• _Exercice court_
Poursuivez l'article sur l'élection présidentielle tunisienne à partir de sa dernière phrase.

• _Texte fourni_
Les Tunisiens élisent ce dimanche leur président pour la deuxième fois depuis la révolution de 2011, départageant deux candidats atypiques, un homme d'affaires controversé et un rigide théoricien du droit, au terme d'une saga électorale dans la jeune démocratie.
Qui de Nabil Karoui, magnat des médias poursuivi pour fraude fiscale, ou de Kais Saied, enseignant de droit constitutionnel sans expérience du pouvoir, deviendra le deuxième président démocratiquement élu au suffrage universel de l'histoire du pays?
"Que ce derby se termine en faveur de la Tunisie", lance Najoua Nahali, 53 ans, montrant son doigt taché d'encre après avoir voté dans le centre de Tunis.
Dans un bureau de vote, des électeurs se disent partagés entre "celui qui va appliquer la loi" et celui "qui aide les pauvres", en référence aux émissions caritatives qui ont fait la popularité de M. Karoui.
"Aujourd'hui c'est une occasion pour récupérer notre Tunisie, la Tunisie moderne de la femme (...), pas la Tunisie qui nous fait peur", a déclaré Nabil Karoui après avoir voté à Tunis, tentant de se poser en rempart contre l'islamisme, dont il accuse son rival d'être le relai.
Le parti d'inspiration islamiste Ennahdha, arrivé en tête des législatives du 6 octobre avec 52 places au Parlement sur 217, a appelé à voter pour Kais Saied, universitaire au conservatisme sociétal assumé. En revanche, rares ont été les appels explicites à voter pour M. Karoui, contesté au sein même de sa famille politique.
"Nous ne devons pas laisser le pouvoir entre une seule main, il faut un équilibre", a affirmé M. Karoui dont le parti Qalb Tounes, crée en juin, est arrivé deuxième aux législatives.
De con côté, Kais Saied a appelé les Tunisiens à "faire un choix aujourd'hui en toute liberté".
"Vous avez créé un nouveau concept de révolution, il faut se référer uniquement à votre conscience, et vous gagnerez votre souveraineté", a affirmé le candidat arrivé en tête du premier tour en réactivant les valeurs de la révolution de 2011, basée sur une opposition aux élites occidentalisées et corrompues, et une décentralisation radicale du pouvoir.
Les sept millions d'électeurs sont appelés à se rendre aux urnes jusqu'à 18H00 (17H00 GMT).

• _Matériel fourni_
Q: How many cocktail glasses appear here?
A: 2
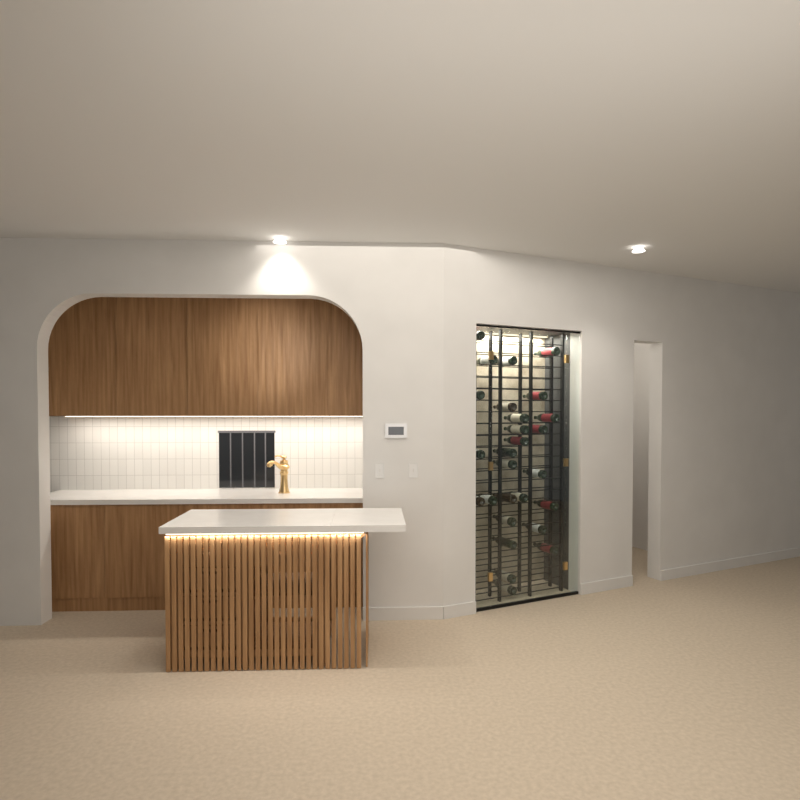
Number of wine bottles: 27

• _Réponse attendue_
La télévision nationale diffusera des sondages dès le début de soirée, et les deux camps pourraient proclamer la victoire bien avant la publication des résultats officiels, attendus d'ici mardi.
Saga politique
La mort en juillet du premier président élu démocratiquement au suffrage universel, Béji Caïd Essebsi, a avancé la présidentielle de quelques mois, précipitant le pays dans une saga politique.
Il y a d'abord eu l'incarcération fin août de Nabil Karoui, qui était à couteaux tirés avec le Premier ministre Youssef Chahed et qui caracolait dans les premières places des sondages. L'homme d'affaires a martelé que son arrestation, à quelques jours du début de la campagne du premier tour, était "politique".
Puis le premier tour a balayé la classe politique en place.
Candidat sans parti, M. Saied, 61 ans, avait obtenu 18,4% des voix, après une campagne low cost constituée de multiples visites de terrain et de pages animées par des partisans sur Facebook.
Face à lui, M. Karoui, 56 ans, fondateur d'une des principales chaînes de télévision du pays, Nessma, avait obtenu 15,6% des voix depuis sa cellule de prison.
Les deux hommes ont créé la surprise en s'extrayant du peloton des 26 candidats, au détriment notamment des dirigeants sortants, sanctionnés par une population exaspérée par les chamailleries politiciennes et l'horizon économique invariablement bouché depuis la révolution de 2011.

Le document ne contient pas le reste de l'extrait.